_WORK REQUEST_: Please transcribe all of the records precisely.

_EXCERPTED RECORDS_:
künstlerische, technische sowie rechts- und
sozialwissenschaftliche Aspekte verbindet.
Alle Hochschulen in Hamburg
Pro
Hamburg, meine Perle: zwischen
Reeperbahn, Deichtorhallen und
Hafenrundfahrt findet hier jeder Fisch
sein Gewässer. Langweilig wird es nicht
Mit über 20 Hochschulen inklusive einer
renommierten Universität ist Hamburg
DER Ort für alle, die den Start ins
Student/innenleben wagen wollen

_ANSWER FOR THIS EXERCISE_:
künstlerische, technische sowie rechts- und
sozialwissenschaftliche Aspekte verbindet.
Alle Hochschulen in Hamburg
Pro
Hamburg, meine Perle: zwischen
Reeperbahn, Deichtorhallen und
Hafenrundfahrt findet hier jeder Fisch
sein Gewässer. Langweilig wird es nicht
Mit über 20 Hochschulen inklusive einer
renommierten Universität ist Hamburg
DER Ort für alle, die den Start ins
Student/innenleben wagen wollen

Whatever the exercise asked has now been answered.